Честно говоря, я просто не помню другой подобной премьеры: толпы студенческой молодежи, жаждущей попасть на спектакль, буквально осаждали театр, в зрительном зале люди стеною стояли в проходах, сидели вдоль рампы на полу.
Так было на первом, на втором и на третьем спектакле. А на четвертом толпа поредела. А последующие спектакли мы играли уже и вовсе при полупустом зале.
Что же произошло? Вероятно, рядовому зрителю было наплевать на наши формальные изыски - введение хора, использование приемов японского театра и комедии дель арте, - а сама пьеса про очередное строительство и очередное вредительство его, рядового зрителя, привлечь не могла.
Двадцать второго июня, в день начала войны, Студия как-то сразу перестала существовать. Большинство студийцев - не только мужчины, но и женщины - уйдут на фронт, и многие, среди них и сын поэта Эдуарда Багрицкого - Всеволод - погибнут. Вместе с Севой и другим студийцем, впоследствии известным драматургом Исаем Кузнецовым, мы написали пьесу "Дуэль", которую Студия репетировала до самого последнего дня своего существования.
А меня в армию не взяли. Уже первые врачи - терапевт, глазник и невропатолог на медицинской комиссии в райвоенкомате - признали меня по всем основным статьям негодным к отбыванию воинской повинности.

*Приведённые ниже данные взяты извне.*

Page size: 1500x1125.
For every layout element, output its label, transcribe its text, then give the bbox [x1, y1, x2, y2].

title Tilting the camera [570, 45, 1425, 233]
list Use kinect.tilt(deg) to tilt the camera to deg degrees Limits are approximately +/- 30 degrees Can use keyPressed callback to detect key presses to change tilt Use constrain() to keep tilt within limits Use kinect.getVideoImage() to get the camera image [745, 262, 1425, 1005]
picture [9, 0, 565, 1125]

Тогда, чтобы хоть что-то делать, я устроился коллектором в геологическую экспедицию, уезжающую на Северный Кавказ.
Но доехали мы только до города Грозного - дальше нас не пустили.

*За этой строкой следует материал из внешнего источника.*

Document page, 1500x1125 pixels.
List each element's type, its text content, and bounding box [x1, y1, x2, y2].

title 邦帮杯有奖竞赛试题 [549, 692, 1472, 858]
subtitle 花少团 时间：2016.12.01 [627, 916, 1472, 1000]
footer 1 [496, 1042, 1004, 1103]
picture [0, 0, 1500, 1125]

Возвращаться в Москву казалось мне бессмысленным - там в эту пору не было ни близких, ни друзей.
...Из грязной и шумной, похожей на огромное бестолковое общежитие гостиницы "Грознефть" я перебрался на частную квартиру - в маленькую комнатенку в маленьком домике, стоявшем в саду на спокойной окраинной улице Алхан-юртовской.
Как-то неожиданно легко я устроился завлитом в городской Драматический театр имени Лермонтова, начал переводить чеченских поэтов - и с некоторыми из них подружился, организовал с группой актеров и режиссером Борщевским "Театр политической сатиры".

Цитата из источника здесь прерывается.